PROBLEM STATEMENT:
Return exactly the lines that run from the one with "cancer was stained" to the last line of the entries below, both included, and nothing else.

(Stored data)
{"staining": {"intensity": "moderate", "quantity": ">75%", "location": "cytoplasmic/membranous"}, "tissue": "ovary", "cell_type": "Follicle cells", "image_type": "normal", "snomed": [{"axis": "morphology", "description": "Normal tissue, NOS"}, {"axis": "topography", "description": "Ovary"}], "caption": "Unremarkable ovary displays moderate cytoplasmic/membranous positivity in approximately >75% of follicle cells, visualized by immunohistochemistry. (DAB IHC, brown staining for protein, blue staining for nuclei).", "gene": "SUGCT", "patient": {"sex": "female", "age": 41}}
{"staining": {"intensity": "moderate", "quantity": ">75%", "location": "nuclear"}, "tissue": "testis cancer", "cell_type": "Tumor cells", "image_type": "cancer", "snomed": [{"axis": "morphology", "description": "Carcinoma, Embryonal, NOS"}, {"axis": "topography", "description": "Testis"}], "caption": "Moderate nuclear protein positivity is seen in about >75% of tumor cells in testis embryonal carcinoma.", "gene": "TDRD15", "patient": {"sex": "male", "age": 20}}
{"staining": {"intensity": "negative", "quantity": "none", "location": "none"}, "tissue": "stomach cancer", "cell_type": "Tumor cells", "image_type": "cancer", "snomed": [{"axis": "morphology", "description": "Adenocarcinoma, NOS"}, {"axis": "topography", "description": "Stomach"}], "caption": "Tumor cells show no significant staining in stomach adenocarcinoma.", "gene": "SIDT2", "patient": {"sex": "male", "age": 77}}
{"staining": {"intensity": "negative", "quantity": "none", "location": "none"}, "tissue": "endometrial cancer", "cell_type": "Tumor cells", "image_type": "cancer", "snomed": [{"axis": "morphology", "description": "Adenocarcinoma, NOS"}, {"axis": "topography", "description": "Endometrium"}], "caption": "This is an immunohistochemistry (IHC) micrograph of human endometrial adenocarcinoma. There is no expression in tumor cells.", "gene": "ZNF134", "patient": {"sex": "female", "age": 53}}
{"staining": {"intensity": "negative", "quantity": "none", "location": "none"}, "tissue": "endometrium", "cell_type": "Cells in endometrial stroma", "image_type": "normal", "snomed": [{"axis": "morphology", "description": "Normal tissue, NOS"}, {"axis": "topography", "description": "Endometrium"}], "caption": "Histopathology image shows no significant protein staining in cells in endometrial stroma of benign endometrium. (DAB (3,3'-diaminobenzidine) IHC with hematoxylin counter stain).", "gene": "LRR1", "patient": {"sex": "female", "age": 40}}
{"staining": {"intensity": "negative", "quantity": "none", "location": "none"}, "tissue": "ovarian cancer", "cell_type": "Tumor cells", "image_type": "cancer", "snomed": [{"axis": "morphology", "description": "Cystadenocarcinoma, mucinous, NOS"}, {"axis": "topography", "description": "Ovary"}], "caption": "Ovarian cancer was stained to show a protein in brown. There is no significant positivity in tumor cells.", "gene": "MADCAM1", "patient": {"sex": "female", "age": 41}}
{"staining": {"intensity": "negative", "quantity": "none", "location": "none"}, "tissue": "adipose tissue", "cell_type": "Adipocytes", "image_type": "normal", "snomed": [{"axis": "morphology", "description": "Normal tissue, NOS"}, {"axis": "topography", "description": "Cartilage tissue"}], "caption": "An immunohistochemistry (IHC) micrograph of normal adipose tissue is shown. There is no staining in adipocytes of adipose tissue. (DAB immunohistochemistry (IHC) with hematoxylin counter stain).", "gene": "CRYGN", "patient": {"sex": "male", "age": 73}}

SOLUTION FOR THIS TASK:
{"staining": {"intensity": "negative", "quantity": "none", "location": "none"}, "tissue": "ovarian cancer", "cell_type": "Tumor cells", "image_type": "cancer", "snomed": [{"axis": "morphology", "description": "Cystadenocarcinoma, mucinous, NOS"}, {"axis": "topography", "description": "Ovary"}], "caption": "Ovarian cancer was stained to show a protein in brown. There is no significant positivity in tumor cells.", "gene": "MADCAM1", "patient": {"sex": "female", "age": 41}}
{"staining": {"intensity": "negative", "quantity": "none", "location": "none"}, "tissue": "adipose tissue", "cell_type": "Adipocytes", "image_type": "normal", "snomed": [{"axis": "morphology", "description": "Normal tissue, NOS"}, {"axis": "topography", "description": "Cartilage tissue"}], "caption": "An immunohistochemistry (IHC) micrograph of normal adipose tissue is shown. There is no staining in adipocytes of adipose tissue. (DAB immunohistochemistry (IHC) with hematoxylin counter stain).", "gene": "CRYGN", "patient": {"sex": "male", "age": 73}}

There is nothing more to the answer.